A series of texts excerpted from other works of Tirmidhi has been added in the appendix. The commentary regularly refers to these texts when they shed further light on particular passages in the Sira. This additional material will also give the reader some sense of the breadth of topics Tirmidhi deals with in his other works and the degree of integration that unites his wide-ranging interests.
The Commentary to the translation repeatedly draws attention to what may rightly be described as the unusually conscious structure of the Sira. In this respect the Sira is one of the few works of medieval Arabic literature in which a discursive argument is maintained and developed over a considerable distance.
The content of his theosophical endeavors Tirmidhi gathered from whatever sources he found to hand. Having been educated as a theologian and a faqih, he had at his disposal the whole of the Arabic Islamic tradition: theology, hadith studies, fiqh, and 'arabiyya in the broadest sense. He also borrowed from the Shiites, even from extremist cur-rents amongst them, without however being a Shiite himself. On the contrary, on occasion he was outspokenly anti-Shiite (Sira [66]). One passage in his autobiography (Bad' [23]) refers to his having apparently occupied himself, at least for a time, with some aspects of the natural sciences. The latter interest, however, has left no visible traces in his writings. Furthermore, he made use of a general range of Gnostic and Neoplatonic ideas which he did not acquire through the study of specialized source books but which formed part of the diffuse common intellectual heritage of his time.

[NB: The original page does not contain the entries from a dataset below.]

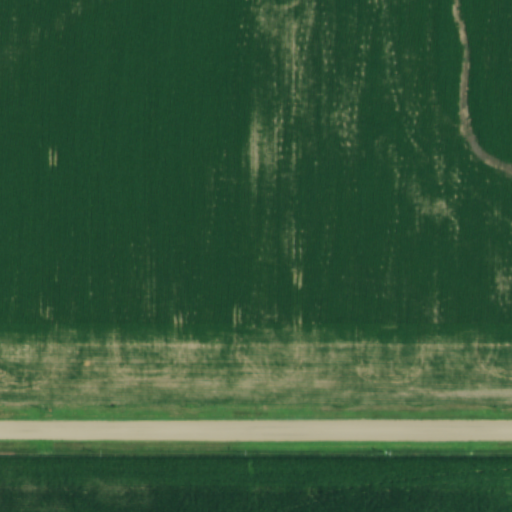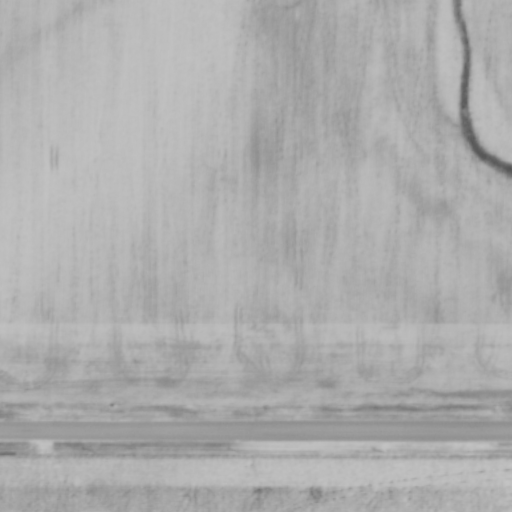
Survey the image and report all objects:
road: (256, 433)
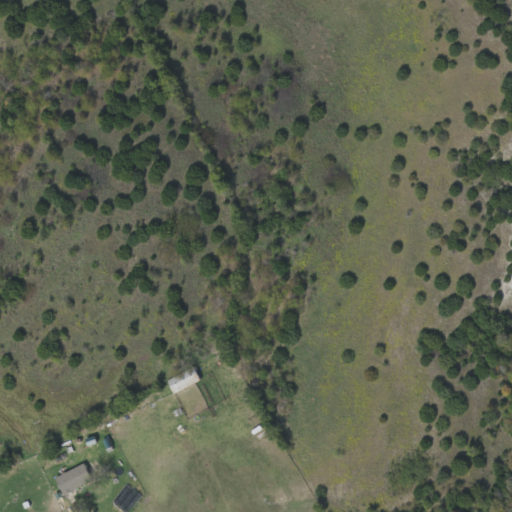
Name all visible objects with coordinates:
building: (180, 380)
building: (181, 380)
building: (71, 478)
building: (71, 478)
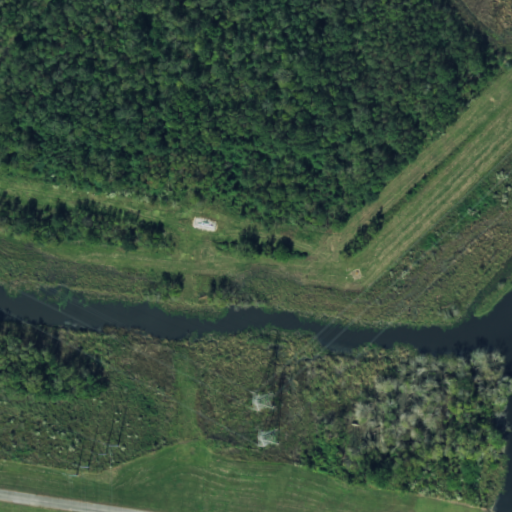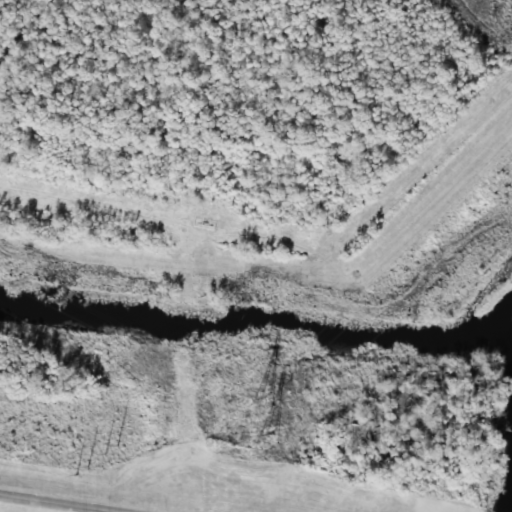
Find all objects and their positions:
road: (21, 26)
power tower: (267, 402)
road: (65, 501)
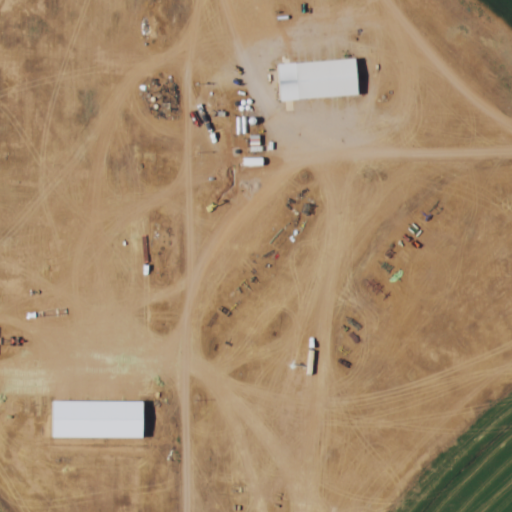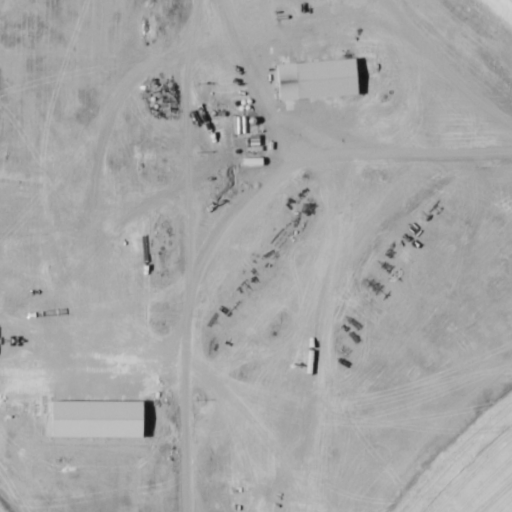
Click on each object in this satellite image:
crop: (499, 11)
road: (345, 155)
road: (181, 255)
crop: (479, 475)
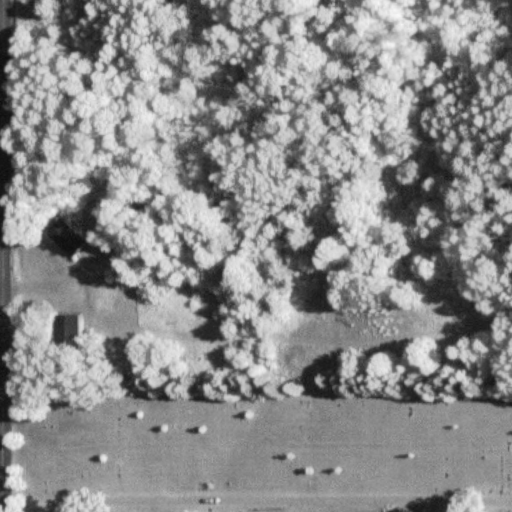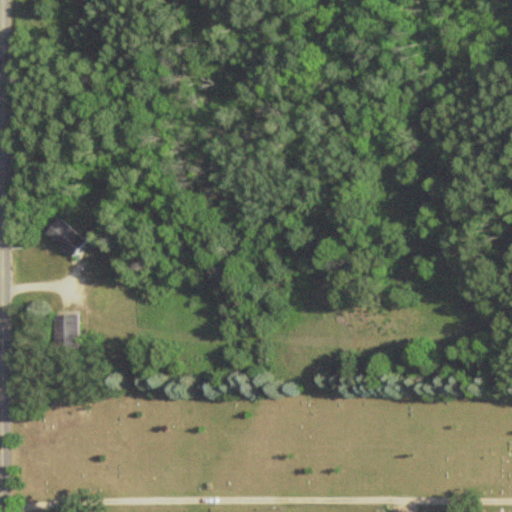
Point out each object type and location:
road: (0, 27)
building: (75, 237)
building: (76, 327)
park: (267, 451)
road: (255, 497)
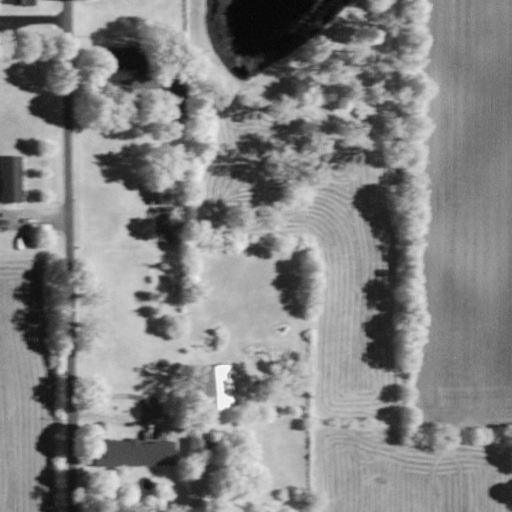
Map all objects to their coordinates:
building: (15, 1)
building: (123, 58)
building: (176, 90)
building: (9, 177)
building: (157, 196)
road: (68, 255)
building: (211, 387)
building: (200, 445)
building: (132, 453)
building: (195, 488)
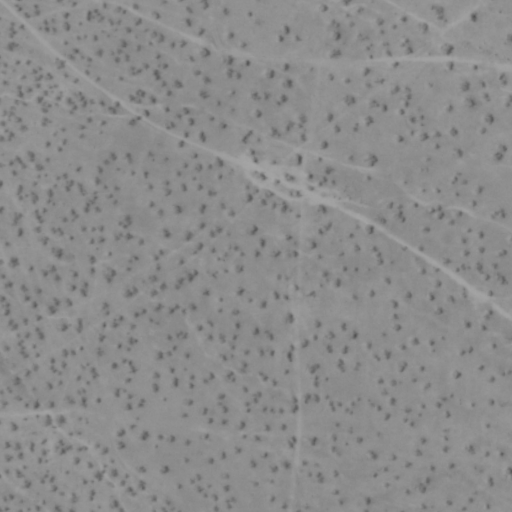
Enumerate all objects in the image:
crop: (256, 256)
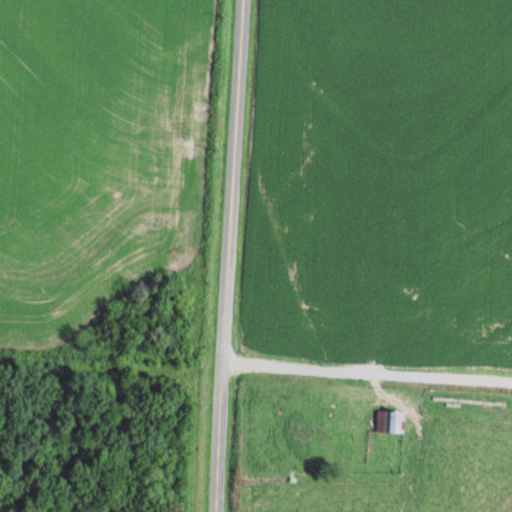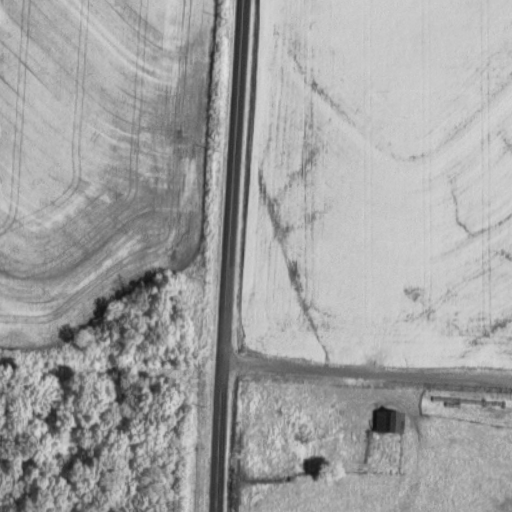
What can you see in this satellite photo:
road: (229, 255)
road: (367, 369)
building: (386, 422)
building: (280, 497)
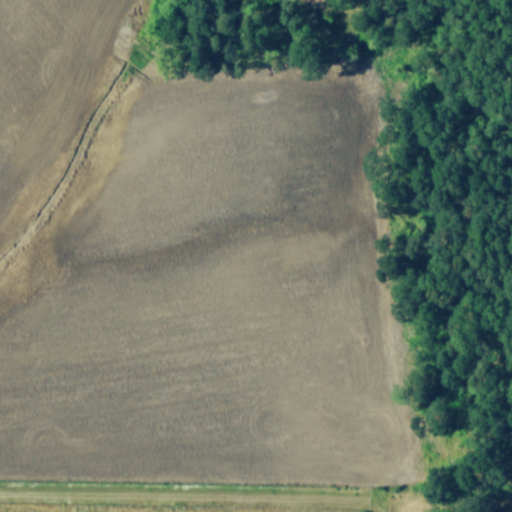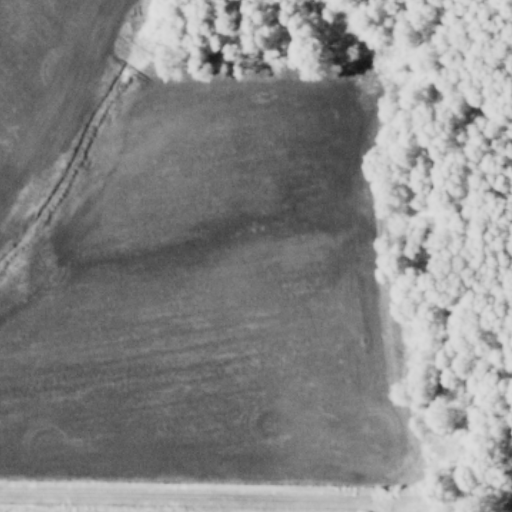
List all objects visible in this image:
crop: (186, 284)
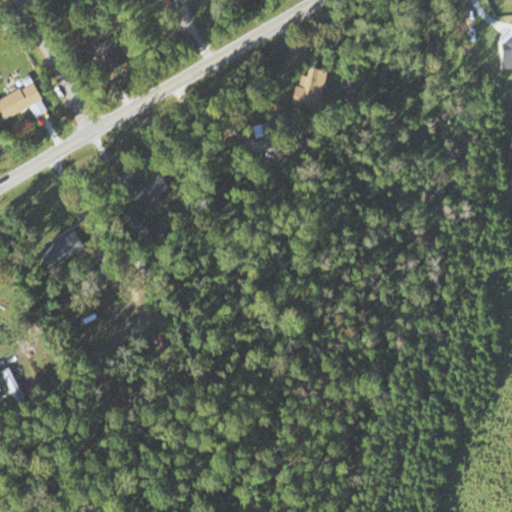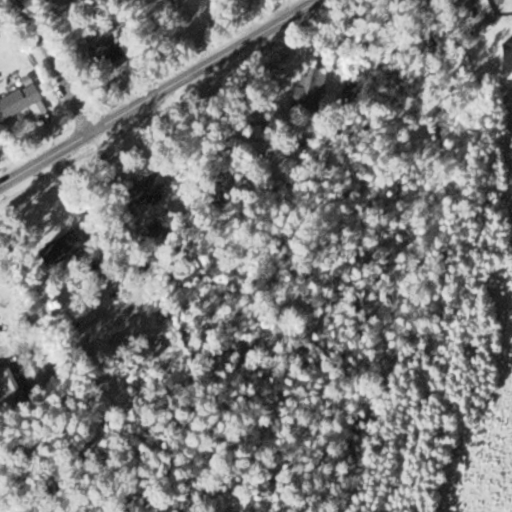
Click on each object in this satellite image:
building: (116, 50)
road: (57, 65)
road: (159, 93)
building: (24, 101)
building: (162, 184)
building: (70, 248)
building: (19, 388)
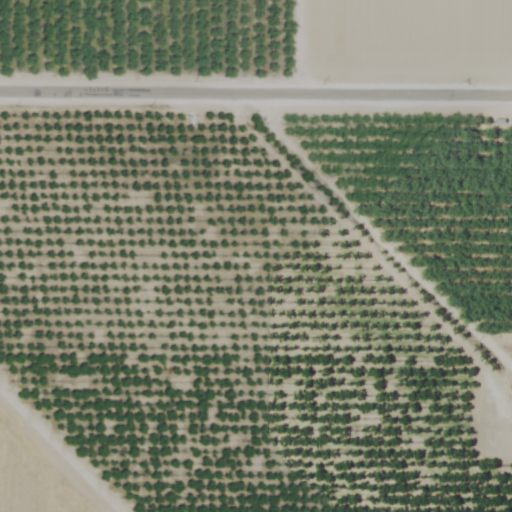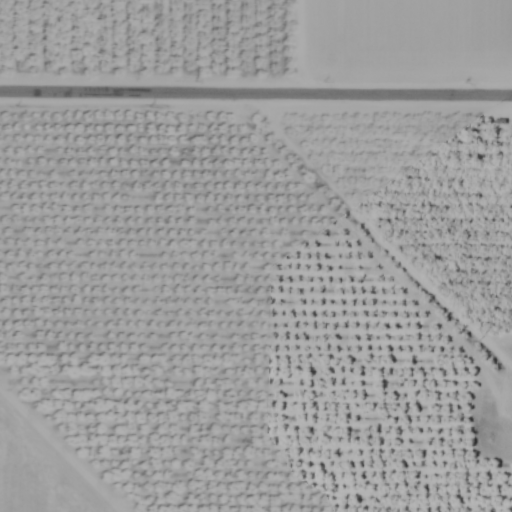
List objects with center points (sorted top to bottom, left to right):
road: (255, 90)
crop: (255, 255)
road: (505, 441)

Tirmidhi's individual contribution to Islamic intellectual history was the fact that he fused these various given elements with his personal "mystical" experiences to produce an integrated overview, his own system. It is in this respect that he is an exceptional case for his day and age. In fact, he is the first and, up until the time of Ibn alArabi, the only mystic author whose writings present a broad synthesis of mystic experience, anthropology, cosmology and Islamic theology. Though there were numerous beginnings in that direction, a work like the Sirat al-awliyá' is unique for the 3rd/9th century. Tirmidhi's most important predecessor, Muhásibi, developed in his writings introspection, anthropology and Islamic theology. His analysis of the carnal soul's impulses may well be more sharply focused and subtle than is the case with Tirmidhi, but Muhásibi nowhere undertakes theosophical speculation. Characteristic themes that Tirmidhi deals with can be found in the thought of Sahl b. 'Abd Allah al-Tustari (d. 283/896), Halláj (d. 310/922), Abu Said al-Kharráz (probably d. 277/890), as well as al-Junayd b. Muhammad (d. 300/912). Yet, theonly extant writings from this early period which present a systematic synthesis are those of Tirmidhi, in particular his Sirat al-awliyá', the main work translated here.